• YOUR OBJECTIVE
Gather every line in the items that contains the string "number". Copy each such line in full.

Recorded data
## START
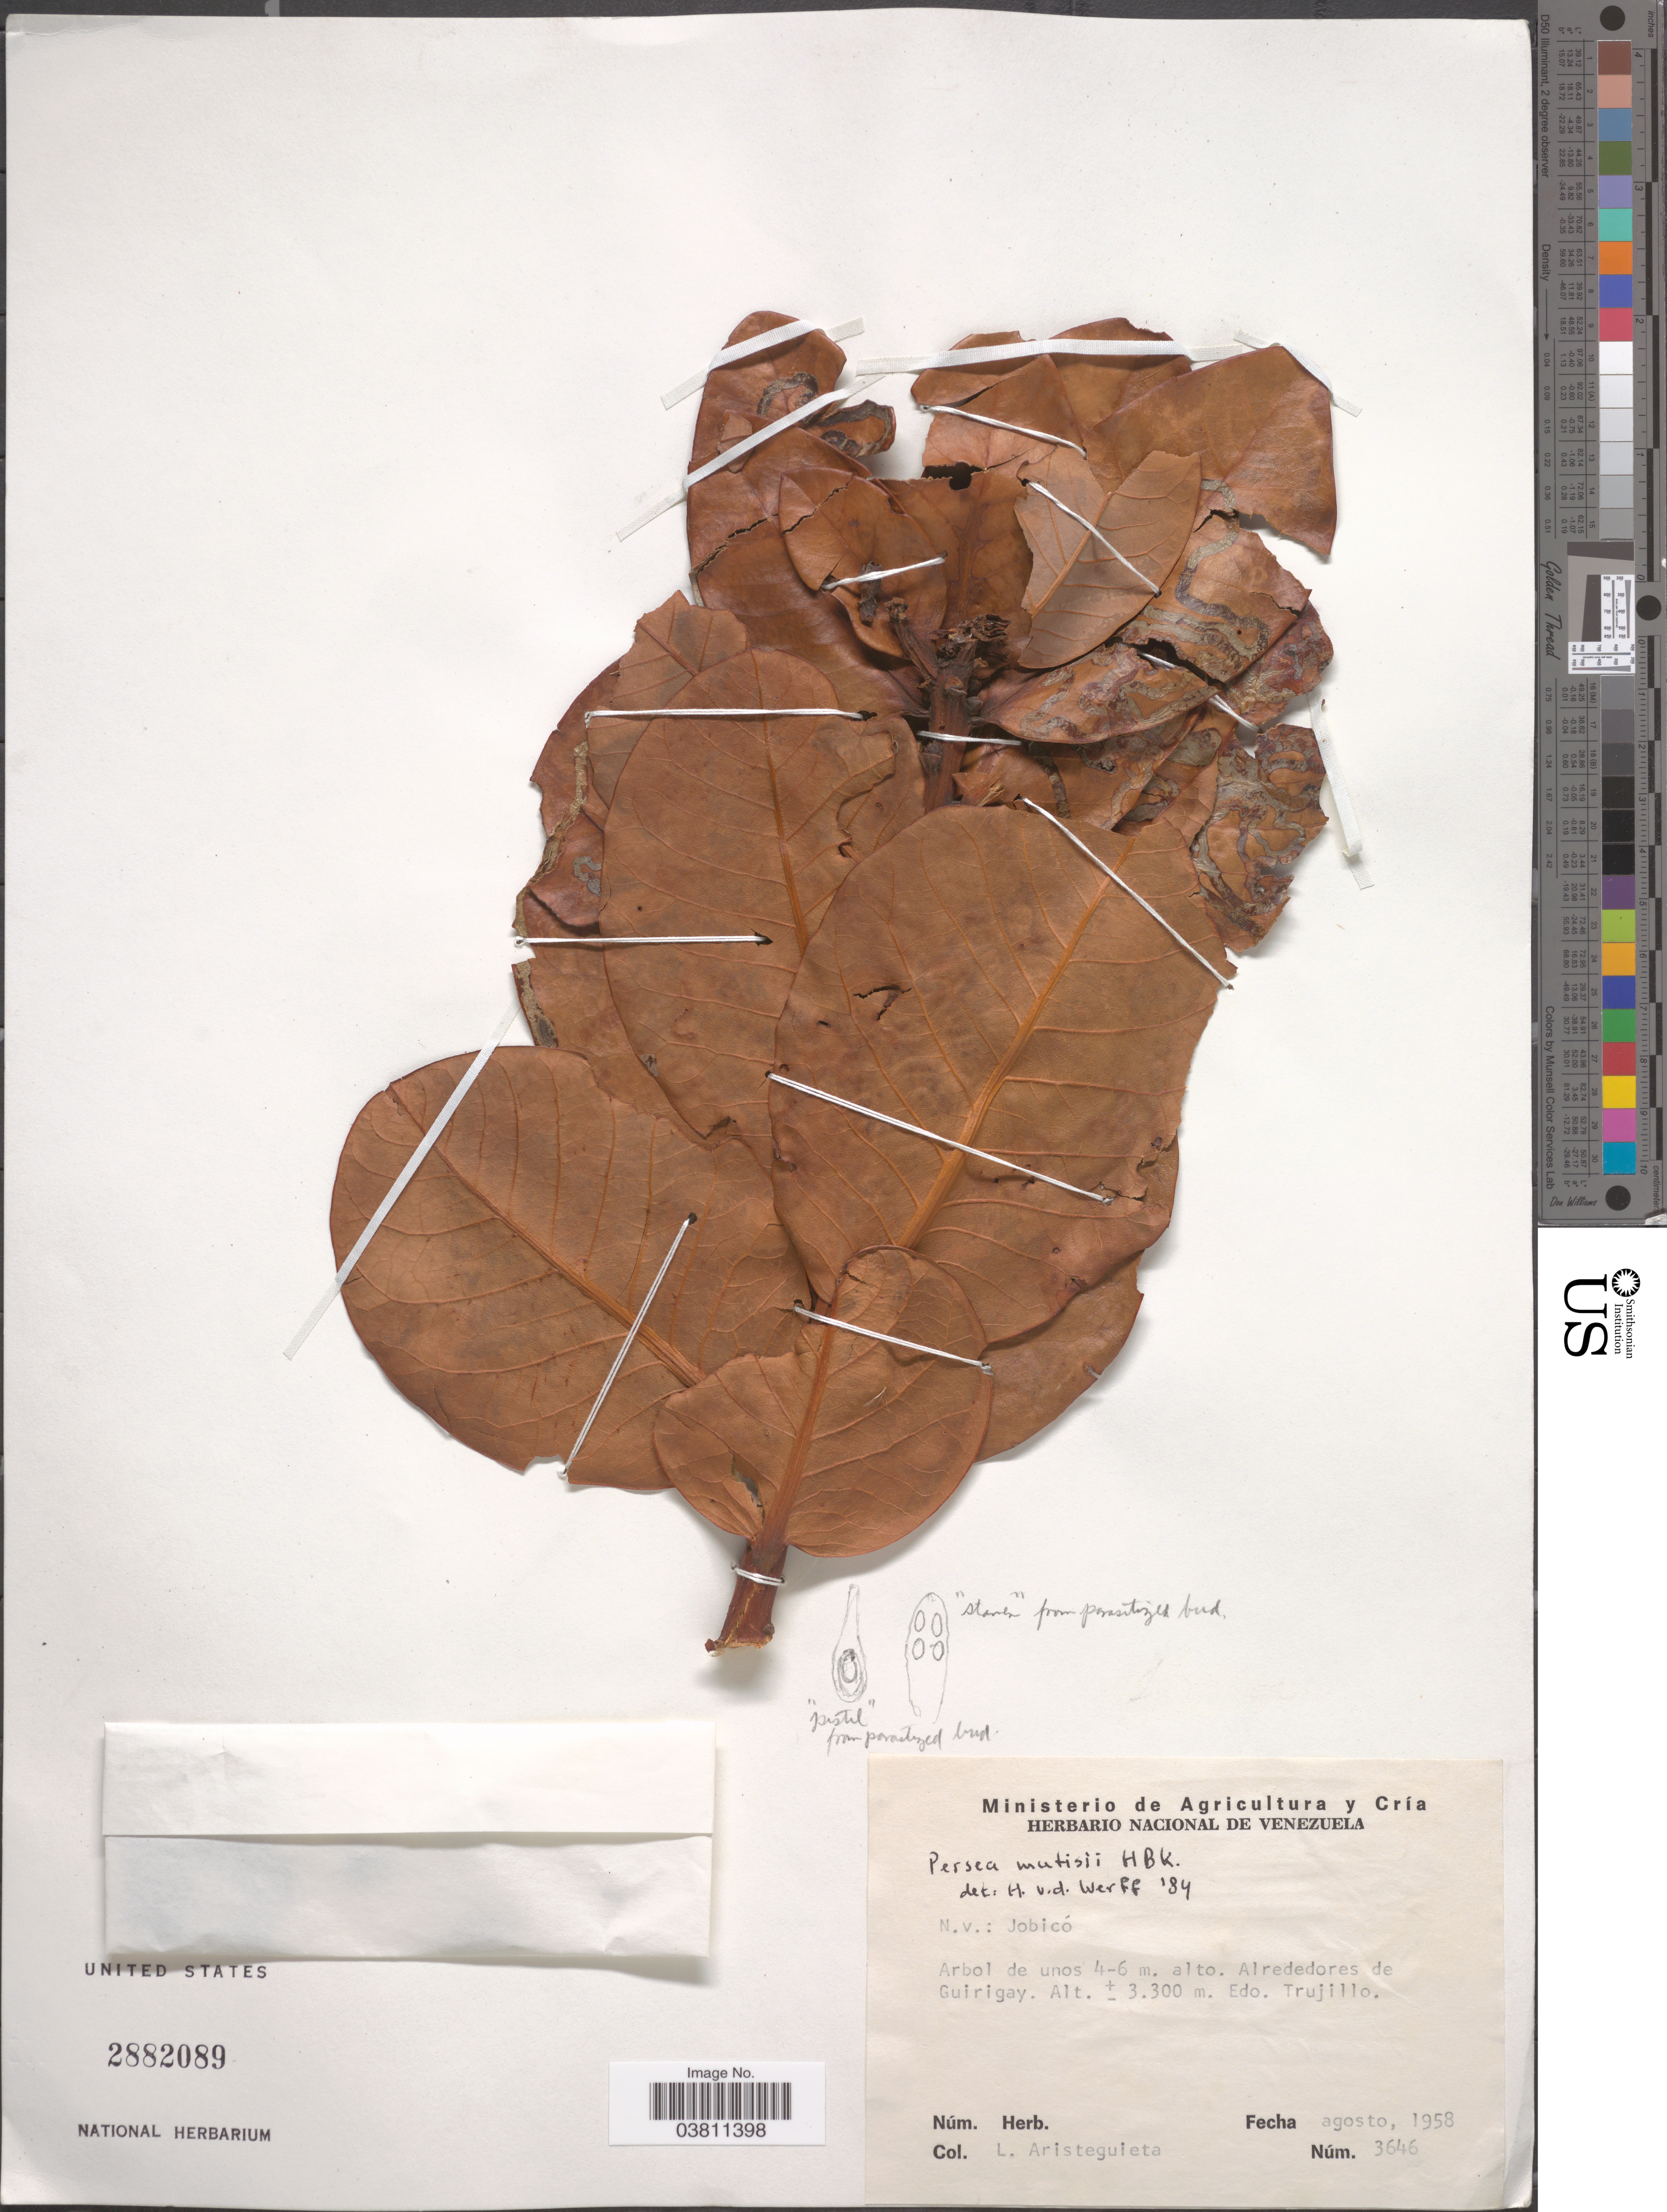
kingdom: Plantae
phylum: Tracheophyta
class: Magnoliopsida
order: Laurales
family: Lauraceae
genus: Persea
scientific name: Persea mutisii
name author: Kunth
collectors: L. Aristeguieta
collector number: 3646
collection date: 1958-08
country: Venezuela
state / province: Trujillo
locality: Alrededores de Guirigay. Edo. Trujillo.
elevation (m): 3300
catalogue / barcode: US 2882089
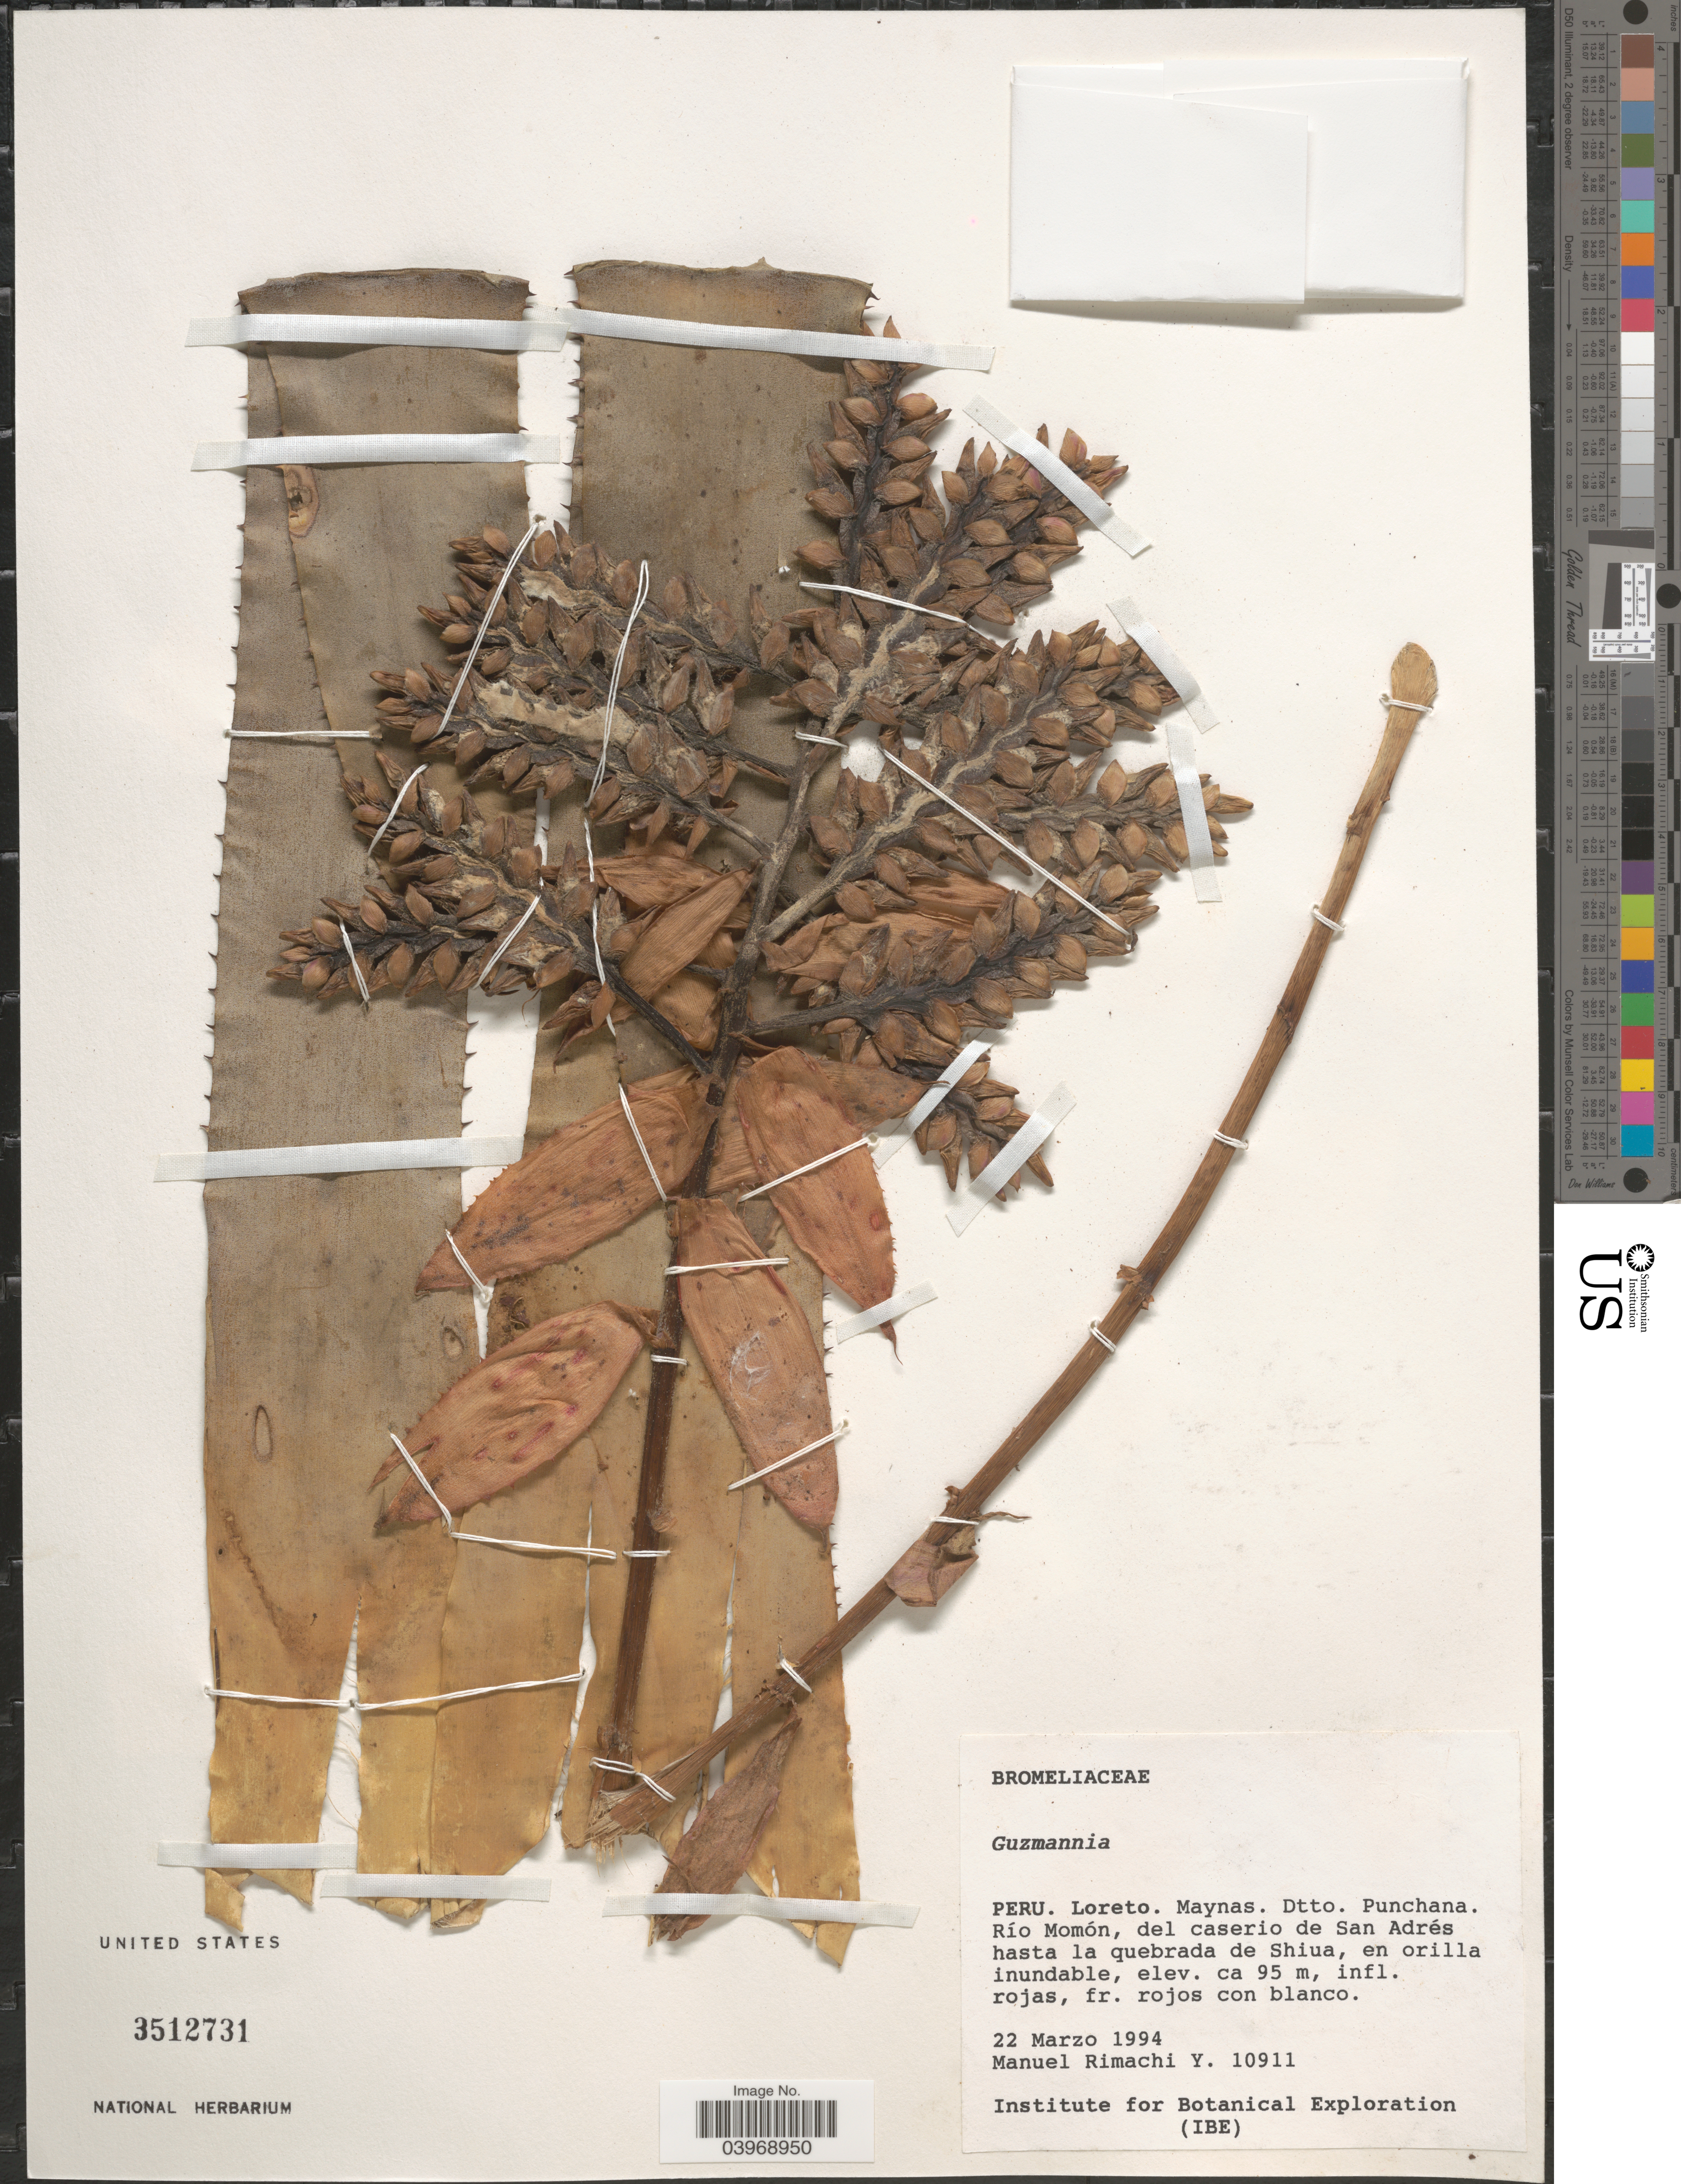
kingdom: Plantae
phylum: Tracheophyta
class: Liliopsida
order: Poales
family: Bromeliaceae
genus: Guzmania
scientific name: Guzmania sp.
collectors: M. Rimachi Y.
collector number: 10911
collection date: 1994-03-22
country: Peru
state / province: Loreto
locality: Maynas. Dtto. Punchana. Río Momón, del caserio de San Andrés hasta la quebrada de Shiua.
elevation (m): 95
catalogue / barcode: US 3512731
## END
• EXPECTED ANSWER
collector number: 3646
collector number: 10911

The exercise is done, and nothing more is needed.